____ DATA FOR REVIEW

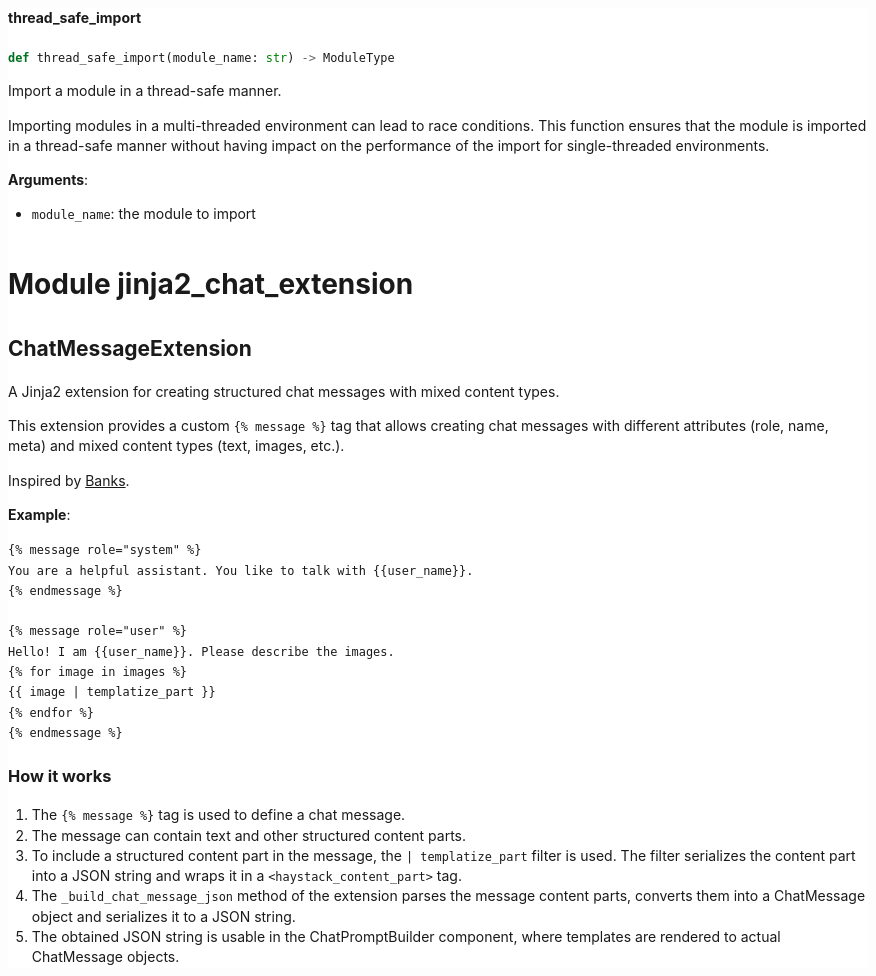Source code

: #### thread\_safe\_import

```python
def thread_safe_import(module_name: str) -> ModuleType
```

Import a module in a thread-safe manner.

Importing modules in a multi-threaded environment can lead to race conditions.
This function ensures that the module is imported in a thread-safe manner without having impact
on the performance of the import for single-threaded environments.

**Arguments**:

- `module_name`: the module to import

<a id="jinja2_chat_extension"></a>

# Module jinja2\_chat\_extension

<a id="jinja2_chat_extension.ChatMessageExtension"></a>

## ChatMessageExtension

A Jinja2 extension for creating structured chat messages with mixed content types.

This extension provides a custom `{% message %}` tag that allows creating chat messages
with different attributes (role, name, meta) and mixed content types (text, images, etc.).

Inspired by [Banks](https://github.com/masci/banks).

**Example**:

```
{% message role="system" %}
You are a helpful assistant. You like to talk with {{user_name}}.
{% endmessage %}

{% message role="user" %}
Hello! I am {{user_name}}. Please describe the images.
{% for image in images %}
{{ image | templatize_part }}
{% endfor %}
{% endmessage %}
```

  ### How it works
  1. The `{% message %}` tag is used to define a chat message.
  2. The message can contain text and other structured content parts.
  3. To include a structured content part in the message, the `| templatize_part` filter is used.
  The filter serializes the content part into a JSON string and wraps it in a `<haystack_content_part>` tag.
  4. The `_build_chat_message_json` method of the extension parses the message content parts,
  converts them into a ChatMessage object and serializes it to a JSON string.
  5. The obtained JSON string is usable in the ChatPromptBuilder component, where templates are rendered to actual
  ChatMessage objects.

________
____ DATA FOR REVIEW

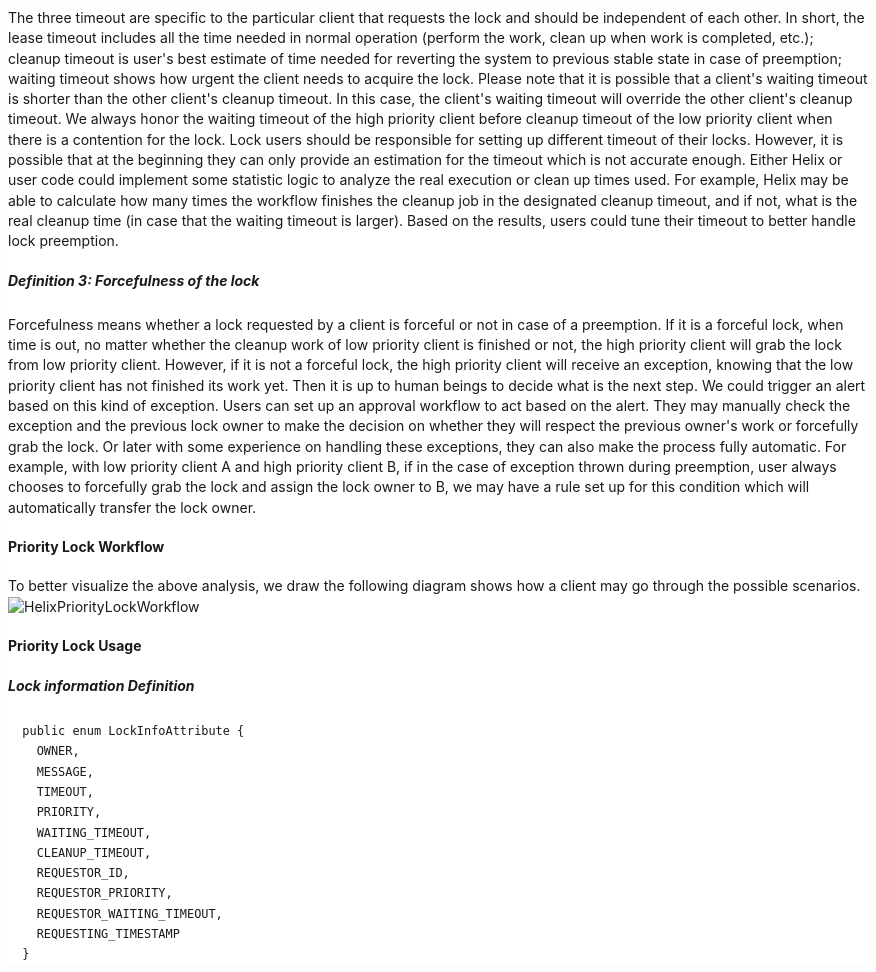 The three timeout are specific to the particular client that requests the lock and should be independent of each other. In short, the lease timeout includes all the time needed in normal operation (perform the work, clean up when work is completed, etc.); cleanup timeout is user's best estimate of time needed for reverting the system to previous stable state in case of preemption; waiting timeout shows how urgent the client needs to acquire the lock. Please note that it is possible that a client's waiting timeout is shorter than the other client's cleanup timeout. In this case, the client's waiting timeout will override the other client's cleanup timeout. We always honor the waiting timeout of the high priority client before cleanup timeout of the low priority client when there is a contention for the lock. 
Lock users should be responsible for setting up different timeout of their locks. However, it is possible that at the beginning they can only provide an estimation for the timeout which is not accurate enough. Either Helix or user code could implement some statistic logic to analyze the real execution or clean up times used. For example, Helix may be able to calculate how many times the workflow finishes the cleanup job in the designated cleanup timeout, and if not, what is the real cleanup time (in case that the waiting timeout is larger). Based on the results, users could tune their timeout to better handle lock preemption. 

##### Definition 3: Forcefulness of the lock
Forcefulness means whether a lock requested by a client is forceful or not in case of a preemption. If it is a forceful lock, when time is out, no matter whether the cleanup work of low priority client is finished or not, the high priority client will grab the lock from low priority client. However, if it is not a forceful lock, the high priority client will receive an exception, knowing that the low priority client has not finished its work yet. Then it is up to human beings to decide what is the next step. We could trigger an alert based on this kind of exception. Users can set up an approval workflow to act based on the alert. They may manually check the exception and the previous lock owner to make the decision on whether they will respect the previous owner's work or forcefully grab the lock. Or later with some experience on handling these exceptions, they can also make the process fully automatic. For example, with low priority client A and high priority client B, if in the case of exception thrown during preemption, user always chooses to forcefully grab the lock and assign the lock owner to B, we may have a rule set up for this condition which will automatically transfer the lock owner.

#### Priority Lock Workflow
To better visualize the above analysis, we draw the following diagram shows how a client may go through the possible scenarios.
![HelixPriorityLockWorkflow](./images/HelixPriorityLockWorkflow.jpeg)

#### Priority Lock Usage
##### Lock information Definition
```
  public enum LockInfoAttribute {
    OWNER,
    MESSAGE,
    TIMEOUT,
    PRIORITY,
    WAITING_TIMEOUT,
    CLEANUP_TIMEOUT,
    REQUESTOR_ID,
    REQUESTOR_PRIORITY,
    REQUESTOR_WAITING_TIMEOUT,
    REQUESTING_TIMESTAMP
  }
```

________

### TASK ITEM
Each line that contains the string "serializes" should be copied from the data above.

### RESPONSE BELOW
  The filter serializes the content part into a JSON string and wraps it in a `<haystack_content_part>` tag.
  converts them into a ChatMessage object and serializes it to a JSON string.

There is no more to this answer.